Questions d'étude —
a. Selon l'article sur la marche contre les féminicides, combien de personnes ont défilé à Nouméa ?
b. Prolongez l'article sur la marche contre les féminicides à partir de sa dernière phrase.

Féminicides : « Il y a encore un long travail »

Le cortège est parti de la province Sud vers 10 heures samedi 27 janvier, direction le Congrès, où il a été reçu par une délégation d’élus, puis le gouvernement, avant de terminer place de la Paix pour un repas partagé. (© A.-C.P.)

Entre 200 et 300 personnes ont défilé de la province Sud jusqu’à la place de la Paix, à Nouméa, pour dire « stop » aux féminicides et accompagner les familles endeuillées, à l’appel du nouveau collectif Cris et pleurs de femmes, samedi 27 janvier.

C’est l’histoire d’un long calvaire que raconte Thierry. Celui de sa belle-sœur, Maureen, 29 ans. Torturée, abusée, tuée. Par les coups de son conjoint dans la nuit du 11 au 12 février 2019 à Houaïlou. « Maureen se faisait fouetter », « battre avec une planche munie de clous », « Marcel lui avait demandé de manger dans la gamelle du chien », « de se mettre nue pour aller demander des cigarettes au cousin ». Corinne, Angélique, Ashley, Cindy, Jacinthe, « achevée à coups de guitare électrique », rappelle Yvette Danguigny, représentante de Cris et pleurs de femmes. Jusqu’à Lucie Fatauli Porempoea, cette mère de trois enfants battue à mort par son compagnon le 1er janvier.

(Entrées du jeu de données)
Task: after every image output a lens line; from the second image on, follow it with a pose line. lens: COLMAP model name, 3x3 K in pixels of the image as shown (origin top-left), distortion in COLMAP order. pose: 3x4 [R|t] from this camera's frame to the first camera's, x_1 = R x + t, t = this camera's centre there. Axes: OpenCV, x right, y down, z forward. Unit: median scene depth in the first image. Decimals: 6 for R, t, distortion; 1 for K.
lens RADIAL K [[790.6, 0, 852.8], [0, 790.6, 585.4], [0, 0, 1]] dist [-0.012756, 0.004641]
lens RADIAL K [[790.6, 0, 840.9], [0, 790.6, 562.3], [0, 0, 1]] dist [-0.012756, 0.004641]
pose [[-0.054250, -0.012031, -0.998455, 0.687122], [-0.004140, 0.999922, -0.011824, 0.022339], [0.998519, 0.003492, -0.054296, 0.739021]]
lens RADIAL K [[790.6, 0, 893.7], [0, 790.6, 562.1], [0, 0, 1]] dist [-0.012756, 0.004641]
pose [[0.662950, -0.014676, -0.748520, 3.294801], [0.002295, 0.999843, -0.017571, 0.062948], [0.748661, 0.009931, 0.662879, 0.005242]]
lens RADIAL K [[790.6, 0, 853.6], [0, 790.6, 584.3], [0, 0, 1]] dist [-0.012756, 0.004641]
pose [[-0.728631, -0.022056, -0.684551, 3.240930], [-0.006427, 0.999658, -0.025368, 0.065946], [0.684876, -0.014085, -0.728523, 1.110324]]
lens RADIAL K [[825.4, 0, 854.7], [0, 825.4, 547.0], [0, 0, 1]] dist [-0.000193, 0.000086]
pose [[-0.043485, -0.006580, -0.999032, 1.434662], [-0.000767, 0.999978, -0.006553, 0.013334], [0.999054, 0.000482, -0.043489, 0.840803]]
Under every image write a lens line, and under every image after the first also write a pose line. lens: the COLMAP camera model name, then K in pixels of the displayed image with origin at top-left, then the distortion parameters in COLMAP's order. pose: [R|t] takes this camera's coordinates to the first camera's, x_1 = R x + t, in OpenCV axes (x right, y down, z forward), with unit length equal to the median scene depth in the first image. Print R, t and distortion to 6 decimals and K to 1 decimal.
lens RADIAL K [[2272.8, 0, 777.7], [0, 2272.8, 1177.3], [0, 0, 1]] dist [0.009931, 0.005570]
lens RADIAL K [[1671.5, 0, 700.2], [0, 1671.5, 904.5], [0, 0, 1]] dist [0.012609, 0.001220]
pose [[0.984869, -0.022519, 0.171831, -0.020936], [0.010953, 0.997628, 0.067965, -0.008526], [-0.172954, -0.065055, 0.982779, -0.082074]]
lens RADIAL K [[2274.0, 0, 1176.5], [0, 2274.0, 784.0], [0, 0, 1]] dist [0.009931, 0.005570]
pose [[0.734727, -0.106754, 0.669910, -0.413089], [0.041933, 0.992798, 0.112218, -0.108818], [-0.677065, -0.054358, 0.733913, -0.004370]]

Réponses aux questions —
a. Entre 200 et 300 personnes.

b.
Ce nouveau drame est à l’origine de la création du collectif et de la marche du 27 janvier, voulue comme une mobilisation en sa mémoire et celle de toutes les autres victimes. Un temps donné aux familles pour qu’elles puissent s’exprimer, partager. « C’est une journée de deuil, de soutien, ce n’est pas une marche comme les autres, insiste Yvette Danguigny. On est ici pour que ça se termine. Il ne faut jamais penser que ça n’arrive qu’aux autres, le combat contre le féminicide est un vrai combat, on parle de vie humaine. »

3 féminicides en 2022 en Nouvelle-Calédonie sur 118 en France.

Une façon de dire « stop » et « demander justice » pour Bertrand Porempoea, le frère de Lucie. Au micro, les témoignages se suivent, autant de récits de souffrance. De la colère, mais surtout une profonde douleur.

NE PAS SE TAIRE

La première des luttes est de rompre le silence. « Nous n’avons pas le droit d’oublier ni de nous taire », appuie Yvette Danguigny. « Il faut parler, car le silence, c’est aussi la complicité, et on ne peut pas être complice de ça », insiste Albert Wahoulo, président du bureau du conseil coutumier de l’aire Hoot ma Whaap. Le plus dur ? L’incompréhension face à ce déchaînement de violence. « Il n’y a plus d’humanité, on ne reconnaît plus nos garçons. Pourquoi ça arrive, comment ça peut aller jusqu’à la mort ? »

Thierry, à droite avec le micro, a témoigné
des supplices endurés par sa belle-sœur, Maureen. (© A.-C.P.)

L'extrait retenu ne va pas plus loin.